» **Exercise details**
Your answer should be the complete data, copied exactly.

» **Entries supplied**
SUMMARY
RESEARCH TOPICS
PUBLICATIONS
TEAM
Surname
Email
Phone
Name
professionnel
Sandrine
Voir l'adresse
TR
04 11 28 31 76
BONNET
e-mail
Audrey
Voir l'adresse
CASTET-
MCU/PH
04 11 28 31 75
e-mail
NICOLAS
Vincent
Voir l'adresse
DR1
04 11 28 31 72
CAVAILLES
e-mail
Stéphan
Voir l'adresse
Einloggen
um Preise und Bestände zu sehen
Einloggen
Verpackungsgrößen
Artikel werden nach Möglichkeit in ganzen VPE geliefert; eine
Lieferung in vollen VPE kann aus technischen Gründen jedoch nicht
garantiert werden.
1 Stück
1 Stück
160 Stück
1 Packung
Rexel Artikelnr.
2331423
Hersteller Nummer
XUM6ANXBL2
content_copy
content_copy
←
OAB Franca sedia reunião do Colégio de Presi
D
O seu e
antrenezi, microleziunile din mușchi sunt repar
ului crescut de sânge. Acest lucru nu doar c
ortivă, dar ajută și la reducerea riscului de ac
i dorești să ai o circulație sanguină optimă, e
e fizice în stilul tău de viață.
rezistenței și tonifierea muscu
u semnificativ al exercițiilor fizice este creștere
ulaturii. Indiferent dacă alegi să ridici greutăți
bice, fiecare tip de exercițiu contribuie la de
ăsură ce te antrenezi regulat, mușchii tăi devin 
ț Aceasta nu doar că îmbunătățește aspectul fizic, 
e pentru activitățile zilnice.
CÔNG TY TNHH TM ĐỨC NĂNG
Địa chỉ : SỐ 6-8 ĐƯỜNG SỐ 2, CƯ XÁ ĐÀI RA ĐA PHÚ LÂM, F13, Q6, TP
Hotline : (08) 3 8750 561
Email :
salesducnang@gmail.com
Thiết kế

» **Output of the exercise**
SUMMARY
RESEARCH TOPICS
PUBLICATIONS
TEAM
Surname
Email
Phone
Name
professionnel
Sandrine
Voir l'adresse
TR
04 11 28 31 76
BONNET
e-mail
Audrey
Voir l'adresse
CASTET-
MCU/PH
04 11 28 31 75
e-mail
NICOLAS
Vincent
Voir l'adresse
DR1
04 11 28 31 72
CAVAILLES
e-mail
Stéphan
Voir l'adresse
Einloggen
um Preise und Bestände zu sehen
Einloggen
Verpackungsgrößen
Artikel werden nach Möglichkeit in ganzen VPE geliefert; eine
Lieferung in vollen VPE kann aus technischen Gründen jedoch nicht
garantiert werden.
1 Stück
1 Stück
160 Stück
1 Packung
Rexel Artikelnr.
2331423
Hersteller Nummer
XUM6ANXBL2
content_copy
content_copy
←
OAB Franca sedia reunião do Colégio de Presi
D
O seu e
antrenezi, microleziunile din mușchi sunt repar
ului crescut de sânge. Acest lucru nu doar c
ortivă, dar ajută și la reducerea riscului de ac
i dorești să ai o circulație sanguină optimă, e
e fizice în stilul tău de viață.
rezistenței și tonifierea muscu
u semnificativ al exercițiilor fizice este creștere
ulaturii. Indiferent dacă alegi să ridici greutăți
bice, fiecare tip de exercițiu contribuie la de
ăsură ce te antrenezi regulat, mușchii tăi devin 
ț Aceasta nu doar că îmbunătățește aspectul fizic, 
e pentru activitățile zilnice.
CÔNG TY TNHH TM ĐỨC NĂNG
Địa chỉ : SỐ 6-8 ĐƯỜNG SỐ 2, CƯ XÁ ĐÀI RA ĐA PHÚ LÂM, F13, Q6, TP
Hotline : (08) 3 8750 561
Email :
salesducnang@gmail.com
Thiết kế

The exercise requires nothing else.